This post was originally written for the photography book Our National Monuments: America’s Hidden Gems, by photographer QT Luong. The book includes short essays from 27 local citizen groups who protect and steward these treasured places. I’ve served as an advocate for this area since 2005, helped launch the Friends of the Sonoran Desert National Monument, and eventually served as its Executive Director as it morphed into Arizona Conservation Partners in 2015.
To the uninitiated, Sonoran Desert National Monument stands primarily as an unfamiliar blob of color on the state map, sandwiched between two Indian reservations, a bombing range, and a generally blank space on the map. Cleaved into thirds by both an interstate and a state highway, and situated near the sprawling edge of the nation’s fifth largest city, a would-be visitor might imagine this to be a busy urban playground. A place to arrive early in order to find an open parking spot.
Instead, it’s nearly half a million acres of classic Sonoran Desert habitat: forests of iconic saguaro, veins of usually dry washes punctuated by mesquite, ironwood and palo verde trees, and basalt-strewn slopes that lead up to craggy high points, sometimes separated from one another by a flat valley occupied by a creosote army.
A place without a visitor center, only a handful of signed access points, and few obvious tourist destinations. A place large enough to contain within it three separate designated Wilderness Areas. A place where it’s not hard to find some solitude, especially when you get out on foot and follow your own path.

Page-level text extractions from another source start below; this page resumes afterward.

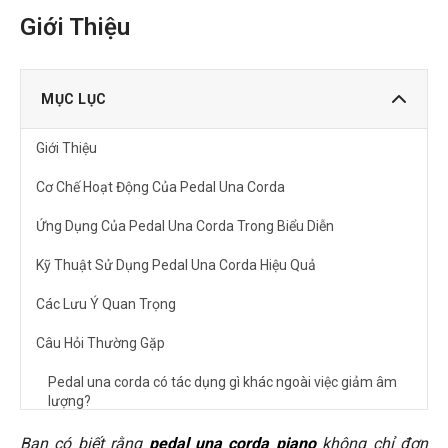
Giới Thiệu
MỤC LỤC
Giới Thiệu
Cơ Chế Hoạt Động Của Pedal Una Corda
Ứng Dụng Của Pedal Una Corda Trong Biểu Diễn
Kỹ Thuật Sử Dụng Pedal Una Corda Hiệu Quả
Các Lưu Ý Quan Trọng
Câu Hỏi Thường Gặp
Pedal una corda có tác dụng gì khác ngoài việc giảm âm
lượng?
Làm thế nào để sử dụng pedal una corda một cách hiệu
Bạn có biết rằng
pedal una corda piano
không chỉ đơn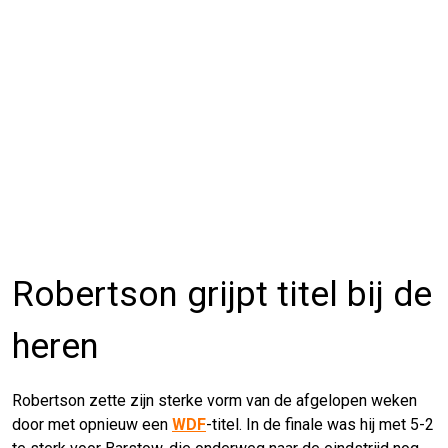
Robertson grijpt titel bij de
heren
Robertson zette zijn sterke vorm van de afgelopen weken
door met opnieuw een
WDF
-titel. In de finale was hij met 5-2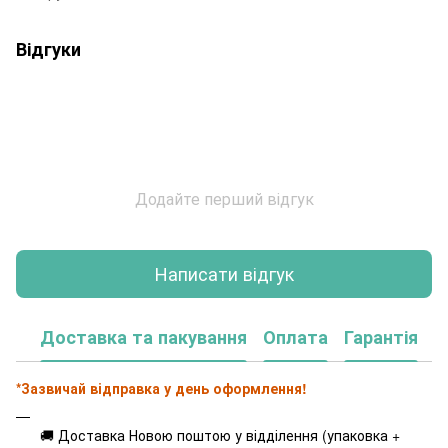
Відгуки
Додайте перший відгук
Написати відгук
Доставка та пакування
Оплата
Гарантія
*Зазвичай відправка у день оформлення!
🚚 Доставка Новою поштою у відділення (упаковка +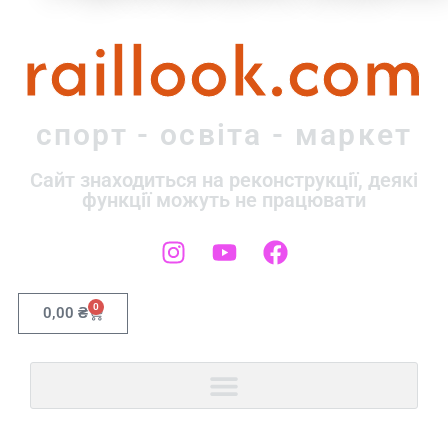
raillook.com
спорт - освіта - маркет
Сайт знаходиться на реконструкції, деякі
функції можуть не працювати
0
0,00
₴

While I’ve traveled to many of our nation’s most cherished places—from Acadia to the Everglades, Yosemite to Denali—I feel most at home in the diverse Sonoran Desert, a land of specialized plants and animals each remarkably adapted to thrive in an arid climate. One of the best places I’ve found to explore this special ecosystem is Sonoran Desert National Monument.
This is classic wandering territory. It’s cresting a rocky ridge line to see the desert unfold in front of you towards the morning sun. It’s finding a small tinaja during an otherwise dry month. It’s passing the remains of a prehistoric toolmaking site, not far from a historic trail through the low mountain pass. It’s unintentionally startling a coyote who was eyeing lunch. It’s spinning in a circle and not seeing a single building. It’s stillness and quiet as you turn to face a cool breeze.

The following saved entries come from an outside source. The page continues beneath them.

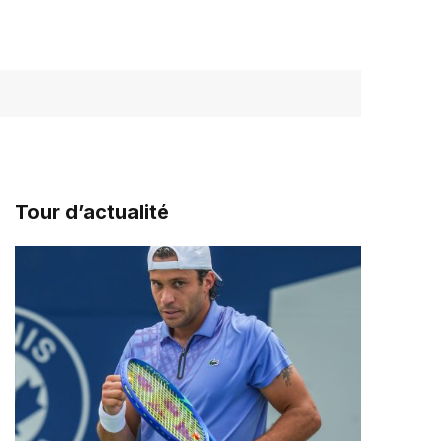
Tour d’actualité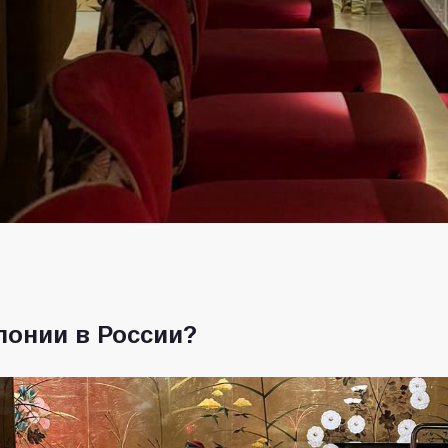
понии в России?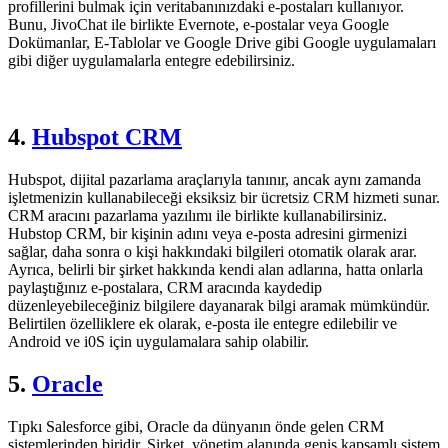
profillerini bulmak için veritabanınızdaki e-postaları kullanıyor.
Bunu, JivoChat ile birlikte Evernote, e-postalar veya Google
Dokümanlar, E-Tablolar ve Google Drive gibi Google uygulamaları
gibi diğer uygulamalarla entegre edebilirsiniz.
4.
Hubspot CRM
Hubspot, dijital pazarlama araçlarıyla tanınır, ancak aynı zamanda
işletmenizin kullanabileceği eksiksiz bir ücretsiz CRM hizmeti sunar.
CRM aracını pazarlama yazılımı ile birlikte kullanabilirsiniz.
Hubstop CRM, bir kişinin adını veya e-posta adresini girmenizi
sağlar, daha sonra o kişi hakkındaki bilgileri otomatik olarak arar.
Ayrıca, belirli bir şirket hakkında kendi alan adlarına, hatta onlarla
paylaştığınız e-postalara, CRM aracında kaydedip
düzenleyebileceğiniz bilgilere dayanarak bilgi aramak mümkündür.
Belirtilen özelliklere ek olarak, e-posta ile entegre edilebilir ve
Android ve i0S için uygulamalara sahip olabilir.
5.
Oracle
Tıpkı Salesforce gibi, Oracle da dünyanın önde gelen CRM
sistemlerinden biridir. Şirket, yönetim alanında geniş kapsamlı sistem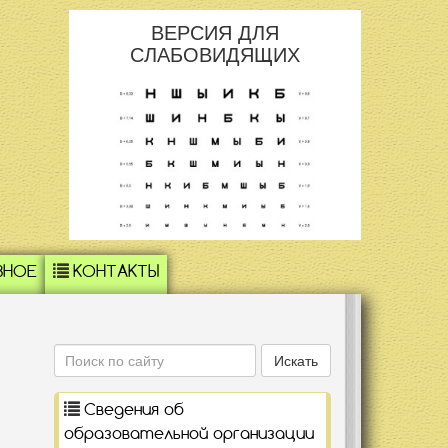
ВЕРСИЯ ДЛЯ
СЛАБОВИДЯЩИХ
ЗНОЕ
КОНТАКТЫ
Поиск
Искать
Сведения об
образовательной организации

There are no crowded parking lots here, but a few rough dirt roads penetrate inwards from nearly every edge, allowing deeper explorations into this unique national monument. But do not enter if you’re unprepared. There are hazards and dangers here, along with occasional natural resource damage, and of course, harsh elements that can ruin more than just your day.
While you can see a lot of this place through a truck window, you can’t experience its soul without getting your feet dusty. One thing I love about the desert is that it requires you to look down, often, to place your next step. This has always helped ground me more closely to the land. I notice more: the path a lizard made in the soft soil, a wildflower searching for sunlight from under the edge of a bush, an occasional pot sherd, a rusty pop top from a previous era, a glistening rock trying hard to be noticed in the late morning sun, a small piece of cholla looking for its next free ride.
I wasn’t there when the Butterfield Overland Stage passed through, nor when Juan Bautista de Anza or the Mormon Battalion did. And certainly not when the descendants of today’s indigenous tribes did. But I’ve walked these same paths too, stopping often to smell the creosote, survey a hillside crowded with saguaros, listen to the desert birds make themselves known, trudge through sandy washes, and inspect a peculiar variety of cactus I hadn’t noticed before—just as all those before me might have. Walking here feels like my own personal connection to the past.
Perhaps the biggest threat to this national monument is that it’s too often overlooked, by visitors and advocates alike. In a state blessed with iconic parks and uber-famous public lands, it’s sometimes easy to disregard the places you don’t see in every traveler’s social media feed.
For many though, places like this offer the real magic of our treasured public lands. Because it’s in these places—large, protected, mostly undeveloped landscapes like Sonoran Desert National Monument, where you can explore largely on your own terms—that you discover truly intimate and unforgettable experiences. There are important personal treasures to be found here, and it’s our collective responsibility to ensure future generations have the same opportunity to find them, too.